Passage:

Even then, Mr Yusuf testified, OH had recommended an adjustable desk, but the council asked him to move between a seated desk and a standing desk, carrying his work equipment.
While the council made efforts to reserve the desk, he said, other employees ignored that.
When the desk was free, the docking station for his laptop did not work.
“I was trying to resolve, sir,” said Mr Yusuf. “I did everything I could. I was standing, sitting. But it just got worse.”
Mr Lockley put it to Mr Yusuf that the council had made other accommodations, including reducing his workload and allowing him to go part-time – but Mr Yusuf said both claims were untrue.
He said he was allowed to work from home – at first for one day per week, then for two – but he did not go part-time.
Rather than reducing his workload, he alleged, the council “overloaded” him by asking him to supervise two major road projects with “unrealistic” deadlines.
He said he had sometimes stayed at the office until 10 o’clock at night.
Mr Yusuf began to cry when being questioned over his claim that a white colleague was treated differently than him.
The court told him he must prove discrimination on an incident-by-incident basis, showing how colleagues were treated differently under the same circumstances.
Mr Yusuf contends that he cannot prove discrimination on an incident-by-incident basis and relies on showing a pattern of conduct by the council.
“It’s a set of events,” he said, urging the judges to consider his 74-page witness statement as a whole.
He told the court his white colleague had been permitted to carry over ten days of annual leave, whereas Mr Yusuf lost his, and was allowed to go part-time while Mr Yusuf was not.
Mr Lockley told the court that a manager had denied those claims - but Mr Yusuf said the manager had not been in post at the relevant time.
Questioned about his allegation that another staff member racially discriminated against him, Mr Yusuf said: “Can I prove it? It’s not for me... I’m just saying how I am feeling... I’m using this platform to tell my story.”
A Brent Council spokesperson said: “We do not accept any of Mr Yusuf’s allegations or his account of what happened.
“We are vigorously defending the claims and are confident that the court will support the council’s case once the trial has concluded."

Text data taken from the pages:
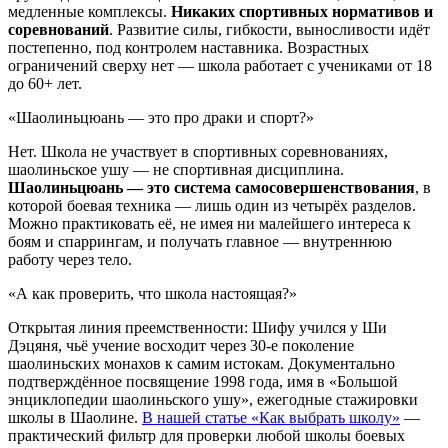
медленные комплексы.
Никаких спортивных нормативов и
соревнований
. Развитие силы, гибкости, выносливости идёт
постепенно, под контролем наставника. Возрастных
ограничений сверху нет — школа работает с учениками от 18
до 60+ лет.
«Шаолиньцюань — это про драки и спорт?»
Нет. Школа не участвует в спортивных соревнованиях,
шаолиньское ушу — не спортивная дисциплина.
Шаолиньцюань — это система самосовершенствования
, в
которой боевая техника — лишь один из четырёх разделов.
Можно практиковать её, не имея ни малейшего интереса к
боям и спаррингам, и получать главное — внутреннюю
работу через тело.
«А как проверить, что школа настоящая?»
Открытая линия преемственности: Шифу учился у Ши
Дэцяня, чьё учение восходит через 30-е поколение
шаолиньских монахов к самим истокам. Документально
подтверждённое посвящение 1998 года, имя в «Большой
энциклопедии шаолиньского ушу», ежегодные стажировки
школы в Шаолине.
В нашей статье «Как выбрать школу»
—
практический фильтр для проверки любой школы боевых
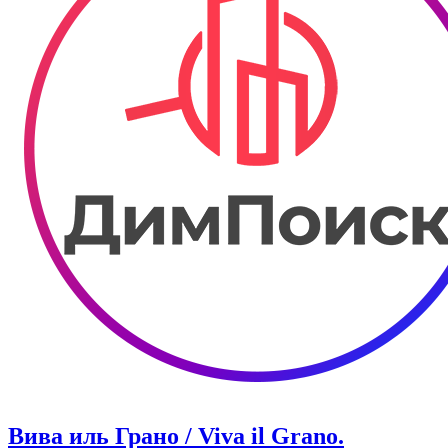
Вива иль Грано / Viva il Grano.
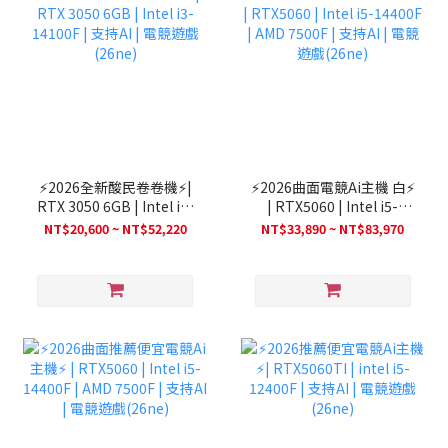
⚡2026全新酸民卷卷機⚡|
⚡2026曲面電競Ai主機 白⚡
RTX 3050 6GB | Intel i3-
| RTX5060 | Intel i5-
14100F | 支持AI | 電競遊
14400F | AMD 7500F | 支
NT$20,600 ~ NT$52,220
NT$33,890 ~ NT$83,970
戲(26ne)
持AI | 電競遊戲(26ne)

Exercises to complete:
- 1) Please answer these questions on the court report about Mr Yusuf and Brent Council:
(a) How many days per week was Mr Yusuf allowed to work from home at first, and how many later?
(b) How many pages long is Mr Yusuf's witness statement?
(c) How many days of annual leave was the white colleague permitted to carry over?
- 2) Repeat the court report word for word between "Mr Lockley put" and "o’clock at night.", inclusive.

Solutions for each task:
- 1)
(a) One day per week at first, then two.
(b) 74 pages.
(c) Ten days.

- 2)
Mr Lockley put it to Mr Yusuf that the council had made other accommodations, including reducing his workload and allowing him to go part-time – but Mr Yusuf said both claims were untrue.
He said he was allowed to work from home – at first for one day per week, then for two – but he did not go part-time.
Rather than reducing his workload, he alleged, the council “overloaded” him by asking him to supervise two major road projects with “unrealistic” deadlines.
He said he had sometimes stayed at the office until 10 o’clock at night.